Press Item ● Federal Employees
For Immediate Release: 
April 22, 2005
Contact Info: 

By Stephen Barr

Washington Post

A bill that would allow former government workers to recoup their pension credits when returning to federal employment has been introduced in the House by Rep. James P. Moran Jr. (D-Va.).

Under the Federal Employees Retirement System, employees who leave the government can get a refund of their retirement contributions, a decision that erases their pension credits. If they rejoin the government, they are not allowed to pay back the money and restore their pension.

Moran's bill would allow them to repay their cashed-out annuity and pick up pensions at the same accrual rates as if they had never left -- giving them a higher annuity payment upon retirement.

The so-called redeposit benefit is available to employees who work under the older Civil Service Retirement System, and Moran's bill essentially would extend that practice to returning FERS employees.

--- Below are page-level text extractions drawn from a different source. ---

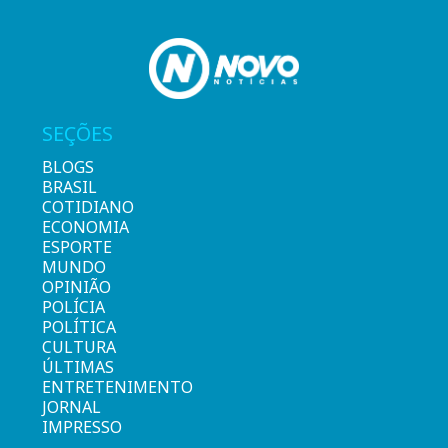
SEÇÕES
BLOGS
BRASIL
COTIDIANO
ECONOMIA
ESPORTE
MUNDO
OPINIÃO
POLÍCIA
POLÍTICA
CULTURA
ÚLTIMAS
ENTRETENIMENTO
JORNAL
IMPRESSO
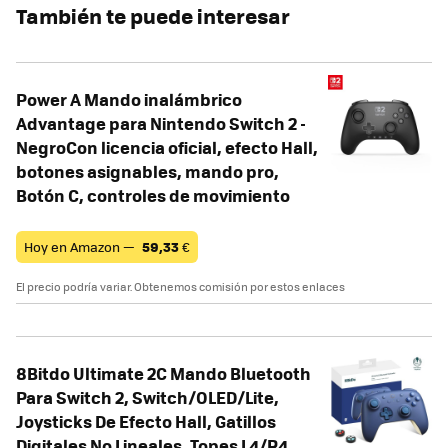
También te puede interesar
Power A Mando inalámbrico
Advantage para Nintendo Switch 2 -
NegroCon licencia oficial, efecto Hall,
botones asignables, mando pro,
Botón C, controles de movimiento
Hoy en Amazon —
59,33
€
El precio podría variar. Obtenemos comisión por estos enlaces
8Bitdo Ultimate 2C Mando Bluetooth
Para Switch 2, Switch/OLED/Lite,
Joysticks De Efecto Hall, Gatillos
Digitales No Lineales, Topes L4/R4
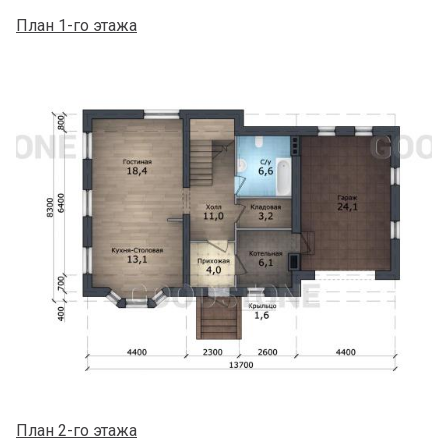
План 1-го этажа
План 2-го этажа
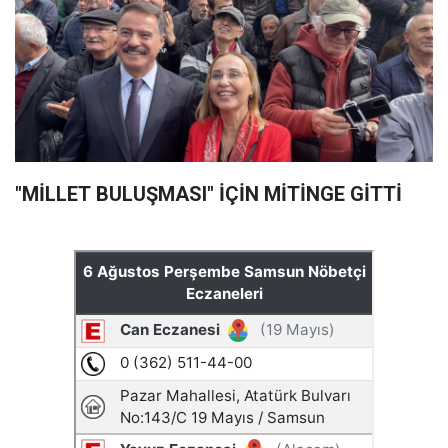
"MİLLET BULUŞMASI" İÇİN MİTİNGE GİTTİ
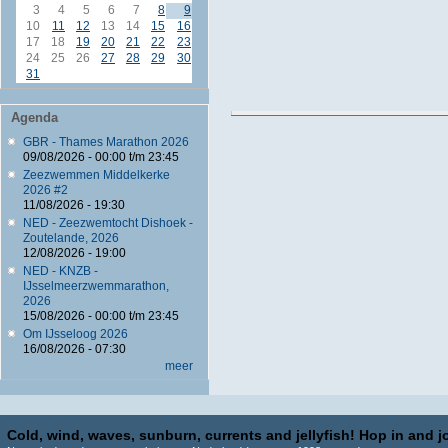
3
4
5
6
7
8
9
10
11
12
13
14
15
16
17
18
19
20
21
22
23
24
25
26
27
28
29
30
31
Agenda
GBR - Thames Marathon 2026
09/08/2026 -
00:00
t/m
23:45
Zeezwemmen Middelkerke
2026 #2
11/08/2026 - 19:30
NED - Zeezwemtocht Dishoek -
Zoutelande, 2026
12/08/2026 - 19:00
NED - KNZB -
IJsselmeerzwemmarathon,
2026
15/08/2026 -
00:00
t/m
23:45
Om IJsseloog 2026
16/08/2026 - 07:30
meer
Cold, wind, waves, sunburn, currents and jellyfish! Hop in and jo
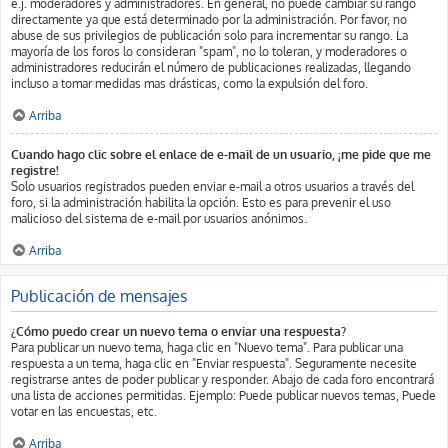
e.j. moderadores y administradores. En general, no puede cambiar su rango
directamente ya que está determinado por la administración. Por favor, no
abuse de sus privilegios de publicación solo para incrementar su rango. La
mayoría de los foros lo consideran "spam", no lo toleran, y moderadores o
administradores reducirán el número de publicaciones realizadas, llegando
incluso a tomar medidas mas drásticas, como la expulsión del foro.
Arriba
Cuando hago clic sobre el enlace de e-mail de un usuario, ¡me pide que me
registre!
Solo usuarios registrados pueden enviar e-mail a otros usuarios a través del
foro, si la administración habilita la opción. Esto es para prevenir el uso
malicioso del sistema de e-mail por usuarios anónimos.
Arriba
Publicación de mensajes
¿Cómo puedo crear un nuevo tema o enviar una respuesta?
Para publicar un nuevo tema, haga clic en "Nuevo tema". Para publicar una
respuesta a un tema, haga clic en "Enviar respuesta". Seguramente necesite
registrarse antes de poder publicar y responder. Abajo de cada foro encontrará
una lista de acciones permitidas. Ejemplo: Puede publicar nuevos temas, Puede
votar en las encuestas, etc.
Arriba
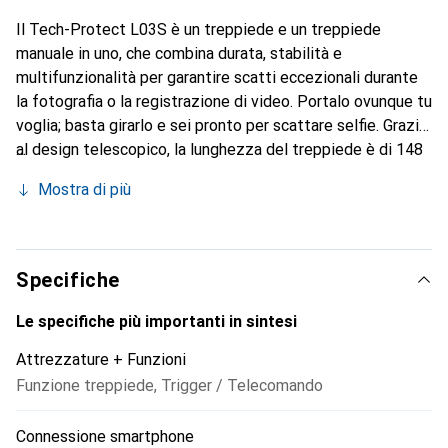
Il Tech-Protect L03S è un treppiede e un treppiede
manuale in uno, che combina durata, stabilità e
multifunzionalità per garantire scatti eccezionali durante
la fotografia o la registrazione di video. Portalo ovunque tu
voglia; basta girarlo e sei pronto per scattare selfie. Grazie
al design telescopico, la lunghezza del treppiede è di 148
cm. Quando è piegato, la sua lunghezza è di circa 30 cm. La
Mostra di più
testa mobile (180°) consente di posizionare lo smartphone
sia in verticale che in orizzontale. Il supporto rotante a
360° tiene il telefono in modo molto saldo e sicuro,
permettendoti di scattare foto da qualsiasi angolazione, e
Specifiche
l'ergonomia del L03S si sente molto bene in mano. Le
maniglie e la parte inferiore delle gambe sono dotate di
Le specifiche più importanti in sintesi
pad in silicone antiscivolo che garantiscono stabilità su
Attrezzature + Funzioni
qualsiasi superficie. Il set include un pratico telecomando
Funzione treppiede
,
Trigger / Telecomando
con una portata fino a 12 metri. Dimensione minima quando
è piegato: 33 cm. Dimensione massima quando è piegato:
Connessione smartphone
148 cm. Compatibile con iOS e Android.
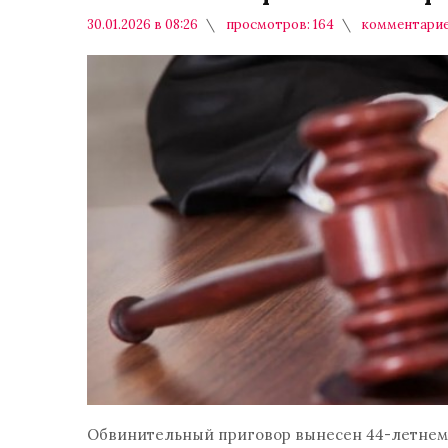
30.01.2026 в 08:26
просмотров: 164
комментарие
Обвинительный приговор вынесен 44-летнем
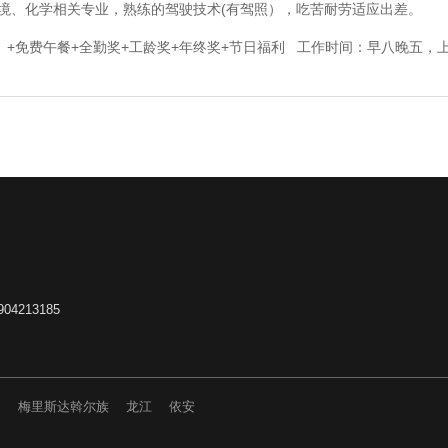
环境、化学相关专业，熟练的驾驶技术(有驾照），吃苦耐劳适应出差。
+免费午餐+全勤奖+工龄奖+年终奖+节日福利 工作时间：早八晚五，
4213185
山
梅里斯达斡尔族
龙江
依安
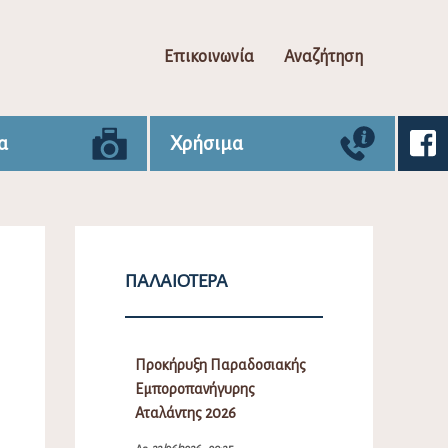
Επικοινωνία
Αναζήτηση
α
Χρήσιμα
ΠΑΛΑΙΌΤΕΡΑ
Προκήρυξη Παραδοσιακής
Εμποροπανήγυρης
Αταλάντης 2026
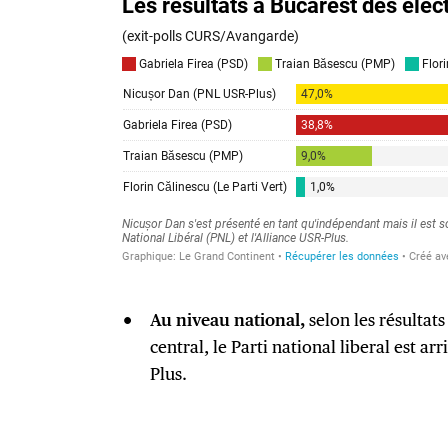
Au niveau national,
selon les résultats
central, le Parti national liberal est ar
Plus.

Former CSRS employees may recoup their lost service by repaying the withdrawn amounts plus interest.

Moran said that people increasingly change jobs during their careers and that "there is a demand for a redeposit option" in FERS, which took effect in 1984.

"More and more former federal employees who leave the federal government but want to come back at a later date will find a redeposit option a great incentive to rejoin the federal service," Moran said in a statement.

Co-sponsors include Reps. Frank R. Wolf (R-Va.), Steny H. Hoyer (D-Md.), Jim Kolbe (R-Ariz.), Albert R. Wynn (D-Md.), Danny K. Davis (D-Ill.) and Chris Van Hollen (D-Md.) and Del. Eleanor Holmes Norton (D-D.C.), Moran's statement said.

Moran's bill, similar to ones he has offered in past years, faces uncertain prospects. The Office of Personnel Management usually opposes bills that make retroactive changes or corrections to long-established rules. Moran's bill also may face questions about its cost, since the government would be on the hook to pay larger pensions.

As a general rule, retirement counselors caution against taking a FERS refund unless the employee is absolutely certain that he or she will never return to federal service. The standard contribution rate to FERS is 0.8 percent of basic pay.